◆ **The problem**
All records should be written out again exactly.

◆ **Extracted information**
○ ○ ○ ○ ○ ○ ○
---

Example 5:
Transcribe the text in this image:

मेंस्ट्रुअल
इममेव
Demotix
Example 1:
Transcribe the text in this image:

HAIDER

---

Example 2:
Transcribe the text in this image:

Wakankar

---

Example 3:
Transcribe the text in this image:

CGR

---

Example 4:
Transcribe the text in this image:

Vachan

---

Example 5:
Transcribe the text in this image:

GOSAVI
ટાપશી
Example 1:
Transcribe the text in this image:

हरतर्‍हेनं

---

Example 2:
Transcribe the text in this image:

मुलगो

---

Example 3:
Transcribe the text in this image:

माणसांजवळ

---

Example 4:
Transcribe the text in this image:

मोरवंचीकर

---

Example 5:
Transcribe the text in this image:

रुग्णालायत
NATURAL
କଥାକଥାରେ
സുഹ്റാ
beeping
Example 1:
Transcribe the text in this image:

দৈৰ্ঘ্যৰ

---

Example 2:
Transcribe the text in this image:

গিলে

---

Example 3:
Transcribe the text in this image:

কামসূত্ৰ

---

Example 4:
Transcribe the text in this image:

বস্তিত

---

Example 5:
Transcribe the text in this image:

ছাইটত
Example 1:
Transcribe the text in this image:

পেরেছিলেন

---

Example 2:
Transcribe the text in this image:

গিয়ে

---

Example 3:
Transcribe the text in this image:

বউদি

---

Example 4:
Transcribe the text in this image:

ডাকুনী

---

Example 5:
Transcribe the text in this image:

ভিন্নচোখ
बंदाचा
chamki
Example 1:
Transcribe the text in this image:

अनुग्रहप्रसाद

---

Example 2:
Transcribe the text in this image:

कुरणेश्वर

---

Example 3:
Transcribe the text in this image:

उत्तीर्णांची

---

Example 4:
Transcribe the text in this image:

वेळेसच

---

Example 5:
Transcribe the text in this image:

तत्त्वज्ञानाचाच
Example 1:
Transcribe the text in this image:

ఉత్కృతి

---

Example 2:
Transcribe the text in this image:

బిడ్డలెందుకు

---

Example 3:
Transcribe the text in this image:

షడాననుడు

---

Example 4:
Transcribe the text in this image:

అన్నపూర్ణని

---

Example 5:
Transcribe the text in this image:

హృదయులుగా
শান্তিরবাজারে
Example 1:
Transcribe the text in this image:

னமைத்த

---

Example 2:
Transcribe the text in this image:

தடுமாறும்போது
○ ○ ○ ○ ○ ○ ○
◆ **Solution for this problem**
---

Example 5:
Transcribe the text in this image:

मेंस्ट्रुअल
इममेव
Demotix
Example 1:
Transcribe the text in this image:

HAIDER

---

Example 2:
Transcribe the text in this image:

Wakankar

---

Example 3:
Transcribe the text in this image:

CGR

---

Example 4:
Transcribe the text in this image:

Vachan

---

Example 5:
Transcribe the text in this image:

GOSAVI
ટાપશી
Example 1:
Transcribe the text in this image:

हरतर्‍हेनं

---

Example 2:
Transcribe the text in this image:

मुलगो

---

Example 3:
Transcribe the text in this image:

माणसांजवळ

---

Example 4:
Transcribe the text in this image:

मोरवंचीकर

---

Example 5:
Transcribe the text in this image:

रुग्णालायत
NATURAL
କଥାକଥାରେ
സുഹ്റാ
beeping
Example 1:
Transcribe the text in this image:

দৈৰ্ঘ্যৰ

---

Example 2:
Transcribe the text in this image:

গিলে

---

Example 3:
Transcribe the text in this image:

কামসূত্ৰ

---

Example 4:
Transcribe the text in this image:

বস্তিত

---

Example 5:
Transcribe the text in this image:

ছাইটত
Example 1:
Transcribe the text in this image:

পেরেছিলেন

---

Example 2:
Transcribe the text in this image:

গিয়ে

---

Example 3:
Transcribe the text in this image:

বউদি

---

Example 4:
Transcribe the text in this image:

ডাকুনী

---

Example 5:
Transcribe the text in this image:

ভিন্নচোখ
बंदाचा
chamki
Example 1:
Transcribe the text in this image:

अनुग्रहप्रसाद

---

Example 2:
Transcribe the text in this image:

कुरणेश्वर

---

Example 3:
Transcribe the text in this image:

उत्तीर्णांची

---

Example 4:
Transcribe the text in this image:

वेळेसच

---

Example 5:
Transcribe the text in this image:

तत्त्वज्ञानाचाच
Example 1:
Transcribe the text in this image:

ఉత్కృతి

---

Example 2:
Transcribe the text in this image:

బిడ్డలెందుకు

---

Example 3:
Transcribe the text in this image:

షడాననుడు

---

Example 4:
Transcribe the text in this image:

అన్నపూర్ణని

---

Example 5:
Transcribe the text in this image:

హృదయులుగా
শান্তিরবাজারে
Example 1:
Transcribe the text in this image:

னமைத்த

---

Example 2:
Transcribe the text in this image:

தடுமாறும்போது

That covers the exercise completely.